At different times, these included Leon Trotsky, Adolf Hitler, Joseph Tito, and Joseph Stalin. Not far from where the Dawid family lived, Trotsky, Hitler and Stalin would have taken coffee, read newspapers, and above all discussed politics with their friends, in that most Viennese of institutions, the café. Not far away, the heir presumptive to the Austrian Empre, Archduke Franz Ferdinand, whose assassination would trigger the Great War, resided at the Hapsburg Palace.

Then a month after his 14th birthday, Friedrich’s immediate world changed when his father passed away leaving the family – not destitute – but much less comfortably off. 

However, Friedrich was able to complete his secondary school studies, and passed the university entrance examination in July 1918. He enrolled in what is today the Technical University of Wien where he studied Mechanical Engineering. 

From the second year of his studies onwards, he was completely exempted from tuition fees, indicating the family was not well-off. 

His time at Technical University Wien coincided with the collapse of the Hapsburg Monarchy and a turbulent period leading to the formation of the First Austrian Republic in 1919. 

The immediate post-war period saw unrest in the streets, spiralling inflation, and the precipitous decline in the value of the Austrian currency. The old certainties of empire were swept away as Austria-Hungary fragmented into its component parts. 

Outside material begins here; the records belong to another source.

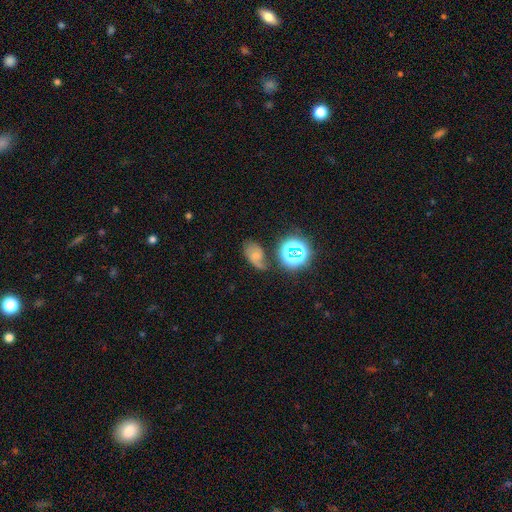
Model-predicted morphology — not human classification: Q: Smooth or featured?
A: featured or disk (43%); runner-up: smooth (36%)
Q: Merging?
A: none (47%); runner-up: minor disturbance (27%)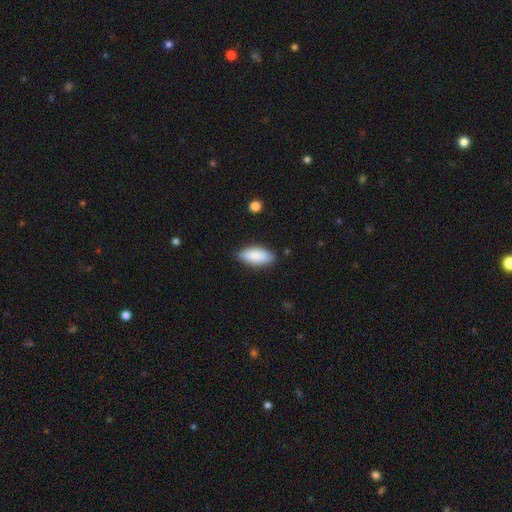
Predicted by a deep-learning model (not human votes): This is clearly a smooth galaxy (87%). How rounded: clearly in between (85%). Merging: clearly none (82%).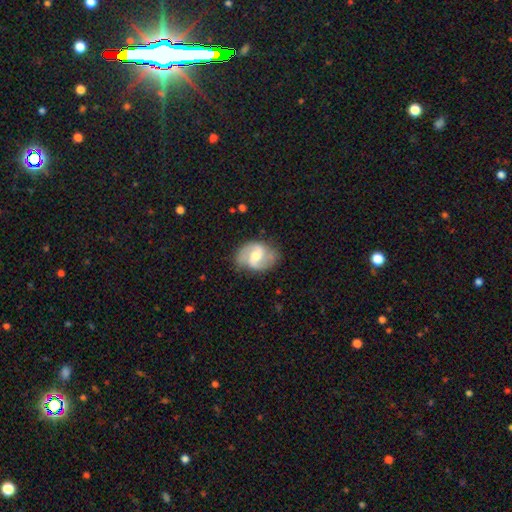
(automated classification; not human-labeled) Morphology: type=featured or disk (81%); edge-on=no (98%); bar=weak (53%); spiral arms=yes (94%); winding=medium (51%); arm count=2 (90%); bulge=moderate (64%); merging=none (75%).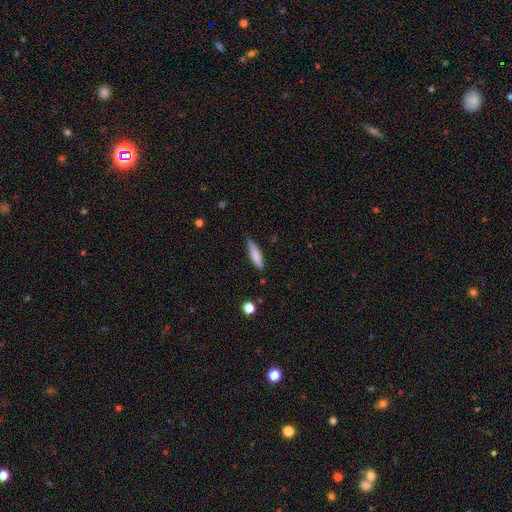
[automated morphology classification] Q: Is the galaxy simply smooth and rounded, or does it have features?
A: smooth — 77%.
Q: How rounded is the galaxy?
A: cigar-shaped — 80%.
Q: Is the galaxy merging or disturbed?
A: none — 80%.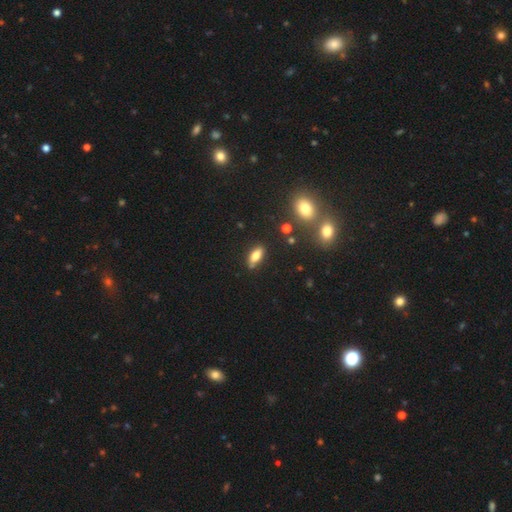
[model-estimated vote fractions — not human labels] Smooth or featured: smooth — 74% (featured or disk — 16%)
How rounded: in between — 77% (cigar-shaped — 19%)
Merging: none — 79% (minor disturbance — 15%)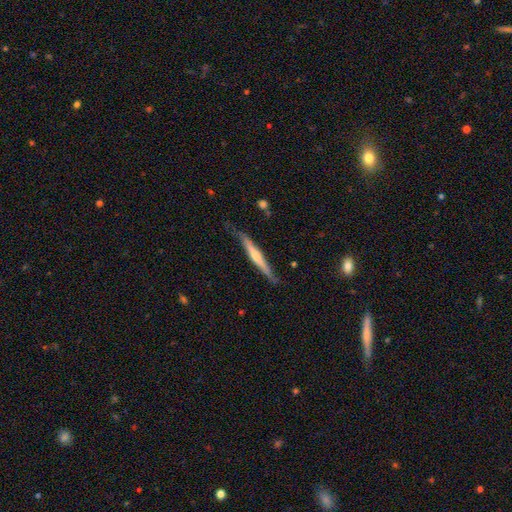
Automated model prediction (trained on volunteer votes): Smooth or featured? featured or disk (57%)
Edge-on disk? yes (95%)
Edge-on bulge? rounded (48%)
Merging? none (73%)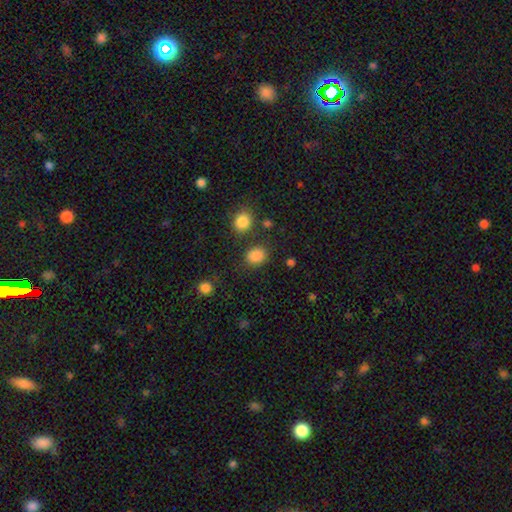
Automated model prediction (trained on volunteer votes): smooth_or_featured: smooth (p=0.86) [alt: star or artifact p=0.11]
how_rounded: round (p=0.52) [alt: in between p=0.47]
merging: none (p=0.80) [alt: minor disturbance p=0.11]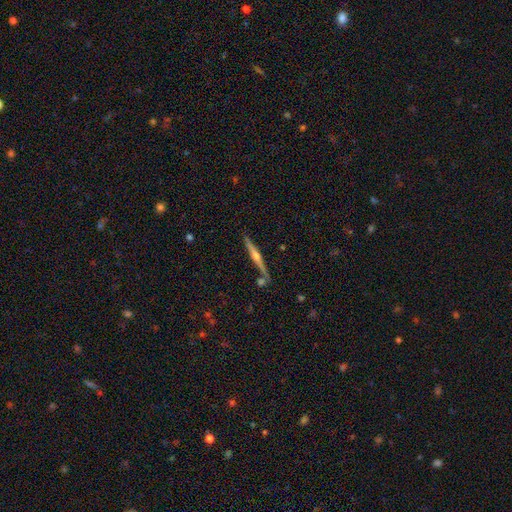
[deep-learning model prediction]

In the summer of 1922, as Friedrich graduated, the future of Austria as a viable country and a modern industrial economy remained problematic.

Mathematical Abilities

Friedrich’s first engineering job was with F. Piechatzek of Berlin, a manufacturer of hoisting equipment, where he was employed as a design engineer for ten months from September 1922. 

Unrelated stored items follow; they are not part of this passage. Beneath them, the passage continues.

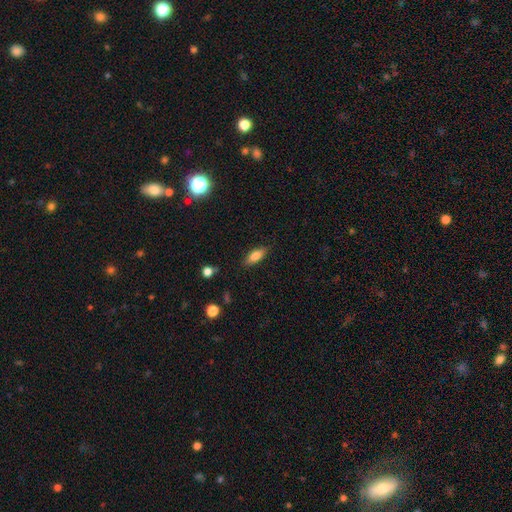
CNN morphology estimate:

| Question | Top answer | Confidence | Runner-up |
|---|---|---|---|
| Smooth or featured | smooth | 75% | featured or disk (18%) |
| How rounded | in between | 69% | cigar-shaped (29%) |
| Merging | none | 84% | minor disturbance (12%) |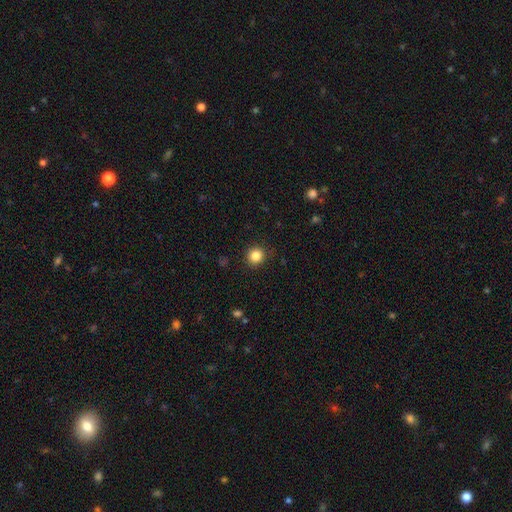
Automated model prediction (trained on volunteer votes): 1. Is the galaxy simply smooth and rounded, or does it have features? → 85% smooth, 11% star or artifact, 4% featured or disk.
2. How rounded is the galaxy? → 91% round, 8% in between, 1% cigar-shaped.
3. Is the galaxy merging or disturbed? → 90% none, 7% minor disturbance, 2% major disturbance, 1% merger.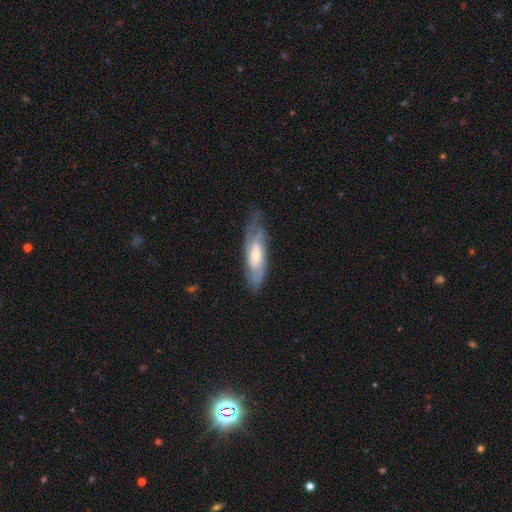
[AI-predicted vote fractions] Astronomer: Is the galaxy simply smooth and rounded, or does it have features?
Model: featured or disk — 70%.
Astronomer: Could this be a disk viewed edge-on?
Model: no — 77%.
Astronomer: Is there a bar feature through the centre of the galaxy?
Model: no — 57% (runner-up: weak, 33%).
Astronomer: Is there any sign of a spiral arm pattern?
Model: yes — 87%.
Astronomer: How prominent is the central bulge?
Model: moderate — 53% (runner-up: small, 39%).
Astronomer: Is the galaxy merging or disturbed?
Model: none — 65%.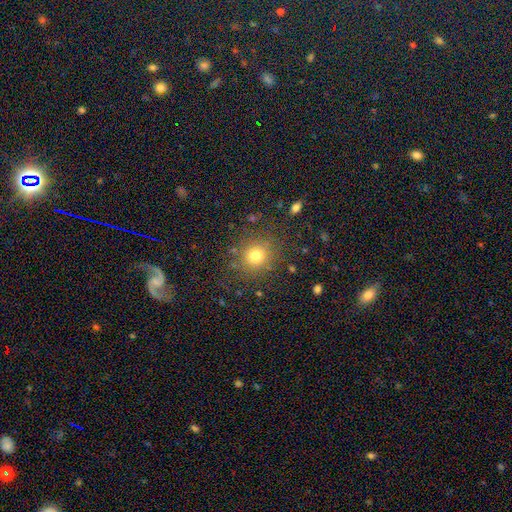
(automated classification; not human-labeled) Morphology: type=smooth (76%); roundness=round (87%); merging=none (84%).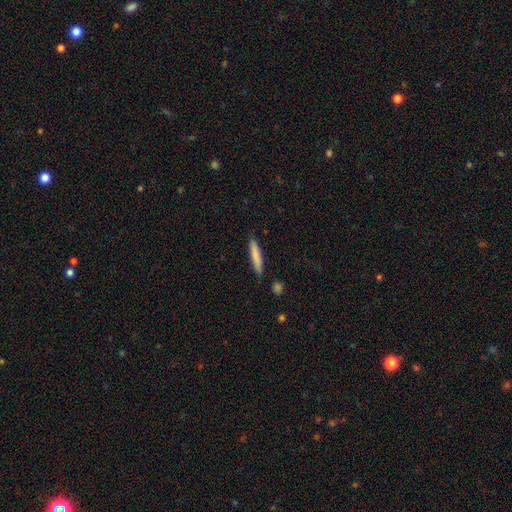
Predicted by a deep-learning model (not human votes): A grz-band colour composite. It shows a smooth galaxy with no disk features (79%) that is cigar-shaped (92%). Merging: none (87%).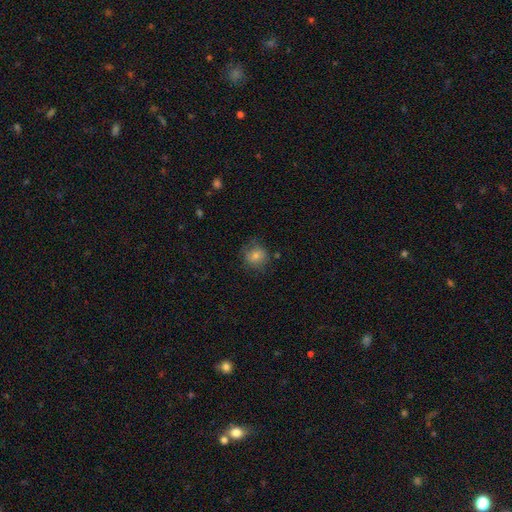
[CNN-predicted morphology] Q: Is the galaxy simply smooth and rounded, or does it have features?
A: smooth — 64%.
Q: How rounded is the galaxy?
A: round — 78%.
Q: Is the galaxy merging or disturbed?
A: none — 71%.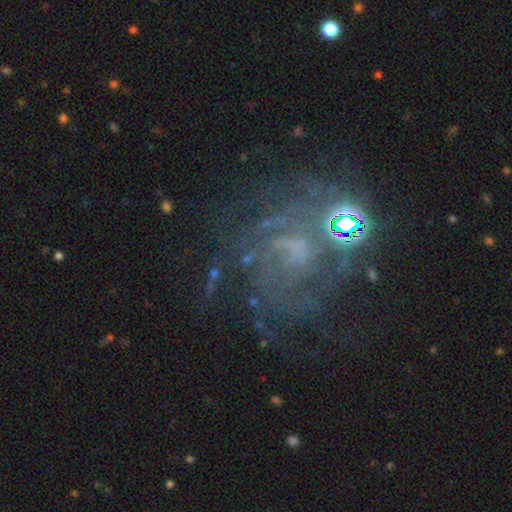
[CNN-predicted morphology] This appears to be a featured or disk galaxy (70%) with no bar (59%), tight (46%) spiral arms (84%) and a small central bulge (43%). Merging: none (61%).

He then joined the heavy electrical engineering manufacturer ASEA in Västerås, Sweden where again he worked on the design of lifting machinery. 

However, the trajectory of his career changed in January 1925 when he accepted a position back in Germany at the Ernst Heinkel Flugzeugwerke (aircraft works) in Warnemünde on the Baltic Coast.

Friedrich’s first task at Heinkel was to do the calculations for the design of a set of rails to launch floatplanes from ships. The launch system relied upon the power of the aircraft to reach take-off speed by the time it reached the end of the rails – there was no catapult. 

The system was tested on the Japanese battleship Nagato off Yokosuka in August 1925. Subsequently sixteen Heinkel designed floatplanes were made in Japan by the Aichi Aircraft Company for the Imperial Japanese Navy.

By then, Friedrich had moved to the statics department at Heinkel where he learned the art of static and aerodynamic calculations associated with aircraft design. Recognized for his excellent mathematical abilities, in November 1926 he was appointed the manager of this office, supervising 22 staff. 

During his time there, Friedrich was responsible for the oversight of all calculations associated with ten different aircraft types. By 1927, Friedrich was once again involved in the design of systems to launch aircraft from ships, this time using air-powered catapults. 

The idea was that a plane could be launched at sea from a ship up to 1000 km from shore, and thus get mail carried by the ship to its destination one to two days earlier than if it completed the journey on the ship. 

In the winter of 1927/28, Friedrich shared his knowledge of aerodynamics by giving a course at the German Aviation School in Warnemünde for seaplane pilots undergoing the training to obtain a license to fly airplanes of any size.

Then in January 1929, Friedrich sailed to America to take up the position of assistant chief engineer at the Knoll Aircraft Corporation, a start-up in Wichita, Kansas. Knoll, a German aircraft designer who had been the chief engineer with Heinkel in Warnemünde, quickly assembled a team of fellow German aircraft engineers, including Friedrich.

In August 1929, it was announced that Friedrich was to deliver a course on aerodynamics at Friends University, a local Quaker institution. 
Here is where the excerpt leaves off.